Fetch This. Fatch That. Find Him. Find Her.

The main place where Greedfall goes wrong is in the unbelievable amount of fetch missions. “Go here and talk to such and such!” “Go to cave A, then go to cave B!” “Visit Duncas in his village and ask him to…” “Lead Duncas to point C to ask about thing B.” Too much. By the end of the game, I was so over going to and fro to find things and people that I did become a little bored. It wasn’t enough to make me contemplate quitting the game, but I could see how someone might.

The fetch missions, in most instances, did fit into the storyline more or less, but still, there were way too many of them and no one, nary a developer in the entire land, can make 20-30 fetch missions interesting. They suck after a while, and were the only thing that took me out of the game from time to time.

Too Long?

Which leads me to the length of the game. There were many instances where I felt that the game should’ve ended, but didn’t. There would be some monumental discovery or boss battle, and then you’d go to inform, Constantin, for example, about how that big battle turned out, and then he’d send you to talk to someone else which would result in a bunch of fetch missions: “go here, fight that.” “Go there, talk to person A, then come back and tell me about it”. At a certain point, I just wanted it all to end. There are only so many people/creatures etc. that you can travel to battle with–an easy battle at that–before you’re a little over the whole thing.

The ending, when it finally came, was a bit anticlimactic in that it was merely a narration alongside still shots describing the aftermath–and that left me unsatisfied after all the build up. I beat the game after completing all but the most tedious of missions (there were contract boards located in some towns with missions on them, I barely attempted them) in about 86 hours. I would’ve been happy to be finished around hour 60, honestly.

However, I know that people want the bang for their buck when they pay upwards of $50 for a game, so maybe Greedfall’s lengthiness not such a bad thing.

Who is Greedfall For?

Greedfall is a treat for anyone who loved the Dragon Age series, Elder Scrolls, or Dragon’s Dogma. I’d say that those games are superior, but not by much. Greedfall shares a setting, motif, and energy with those games and the actual mechanics are very similar to what you’ll find in those titles. I will mention that Dragon Age was a bit edgier–so I would say Greedfall is like, a G-rated Dragon Age. I actually prefer a little bit more edge (sex, violence, foul language) in my games than Greedfall had to offer, so that might be something to consider–if you’re a deviant like I am, that is.

All in all, anyone who likes a good RPG, (i.e. leveling up, ability to pause battle action to make tactical decisions, customizable main character, consequence and choice based gameplay, ally romance options, etc.) will love this game. It’s not the best game I’ve ever played, but it was unarguably solid and kept me engaged more or less for 80+ hours of gameplay. Greedfall was a hoot, and definitely earned its place right smack in the middle of my list of the 20 RPGs of all time.

So, my advice is to check it out. Greedfall is available on PSNow and in the Playstation Store for $49.99–and for this robust, smart, and valiant effort, it’s well worth the price.

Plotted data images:

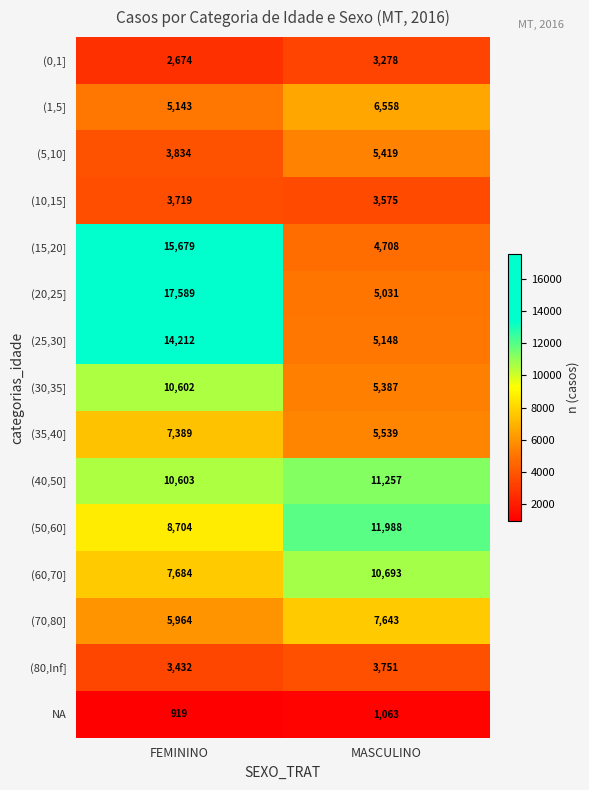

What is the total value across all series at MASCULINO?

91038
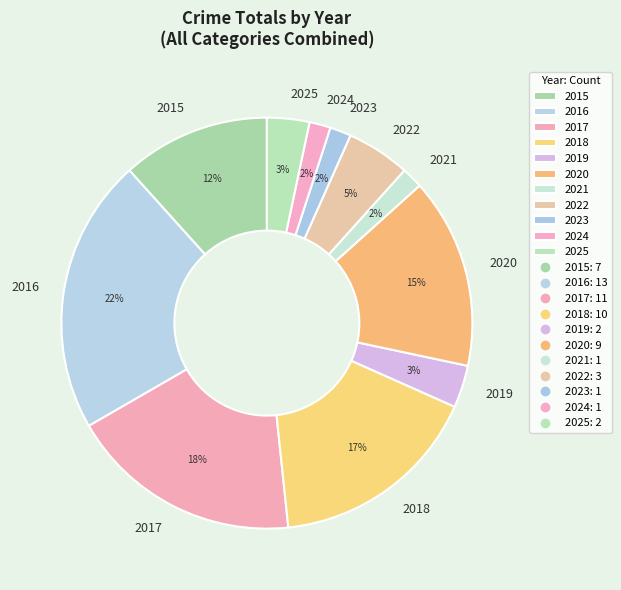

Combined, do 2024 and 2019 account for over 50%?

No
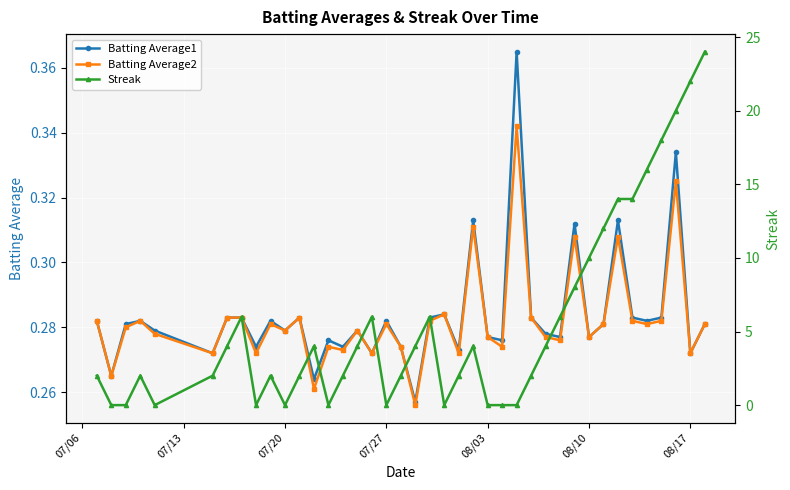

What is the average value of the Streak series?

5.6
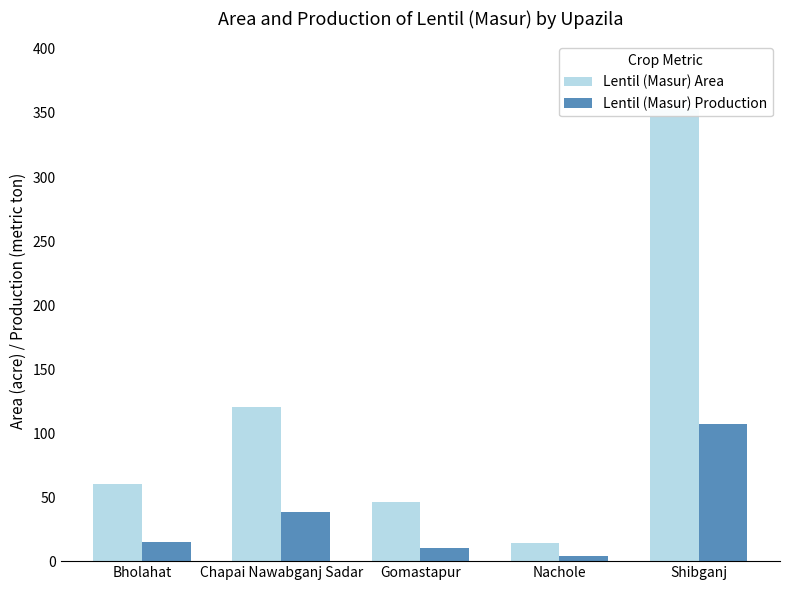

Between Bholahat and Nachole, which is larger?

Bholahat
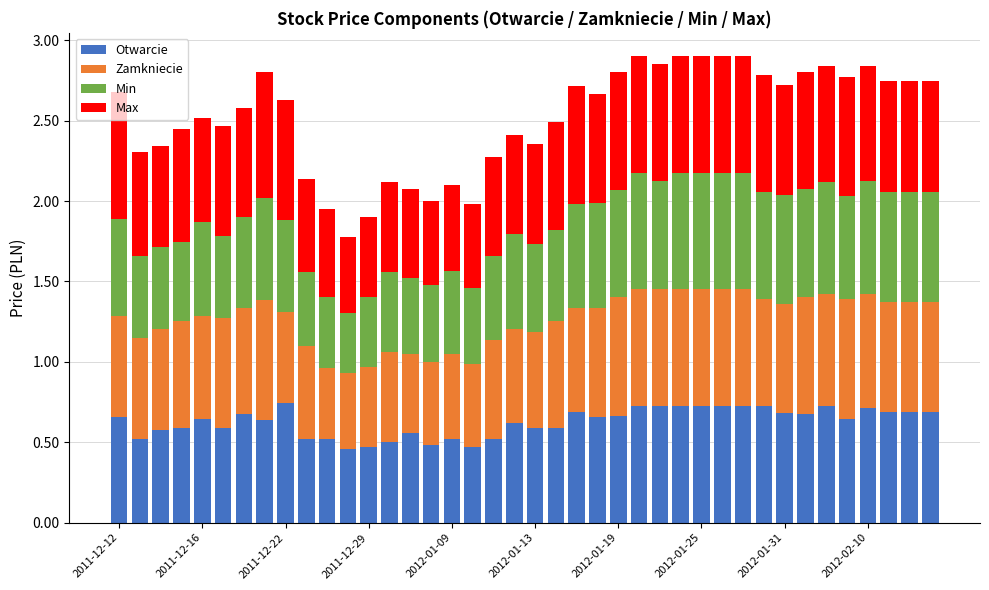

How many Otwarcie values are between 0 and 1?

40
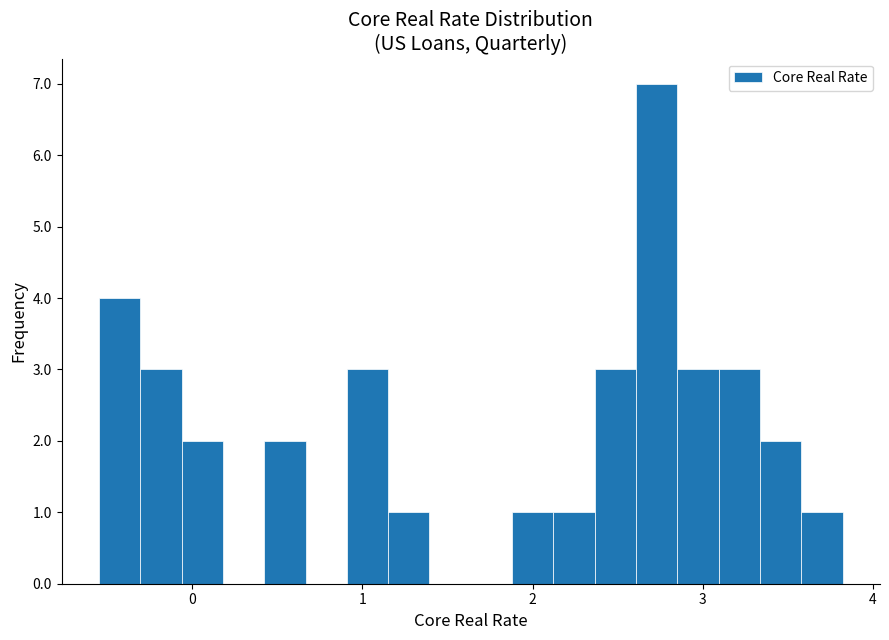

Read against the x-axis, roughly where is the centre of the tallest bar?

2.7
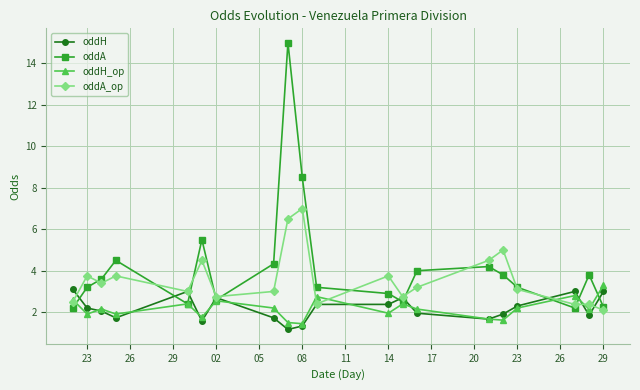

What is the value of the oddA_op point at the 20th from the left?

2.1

* WORK TO COMPLETE *
Reproduce the passage of the Greedfall review that begins with "The ending, when" and ends after "a bad thing.", switching "anticlimactic" to "underwhelming".

* FINAL ANSWER *
The ending, when it finally came, was a bit underwhelming in that it was merely a narration alongside still shots describing the aftermath–and that left me unsatisfied after all the build up. I beat the game after completing all but the most tedious of missions (there were contract boards located in some towns with missions on them, I barely attempted them) in about 86 hours. I would’ve been happy to be finished around hour 60, honestly.

However, I know that people want the bang for their buck when they pay upwards of $50 for a game, so maybe Greedfall’s lengthiness not such a bad thing.